Usually sanitize the milk pail with just dishsoap. My dishwasher does have a sanitize cycle and I try to remember to send the stuff through that once a month or so.

Our pasture is 4 strand electric. So long as the fencer is holding a charge well, the goats all stay in. But they do test -- power goes out for more than a few hours and they will be out. If she had trouble with wethers getting out but the does were staying in, check that the charger is strong enough for the fence -- if weeds grow on my fence and reduce the charge, first thing the big wethers and the sheep are out (usually followed by the little guys who can slip under. It's definitely worth upgrading the fencer to a more powerful model than you think you need. Note that this won't keep kids in (though they usually won't wander too far from mama) nor will it keep small predators out. Woven wire -- the six foot stuff we have on the male pasture seem to work well.

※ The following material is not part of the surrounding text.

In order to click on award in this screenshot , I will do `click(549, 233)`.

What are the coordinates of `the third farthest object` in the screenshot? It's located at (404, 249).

The four foot stuff you have to add an electric line along the top or they will jump it. BUT, even with the electric line on top, they push their heads through the holes, half-climb, etc and it gets pulled down pretty regularly. Slowly replacing all ours with cattle panels. Expensive, but lasts way longer. Incidentally, zip ties are NOT strong enough to hold panels together (or to the posts permanently. They were nice and quick to set everything up, but goats pushing on panels and the zip ties snap and everybody is out. lol -- can you tell I've spent way too much time in the last year rounding up our herd?

PS, I don't think there is any burdock left in the pasture. Dolly is working on the clumps around the milking stand while she is waiting for her turn to be milked. Can't say whether they all eat it, but Dolly certainly loves the stuff.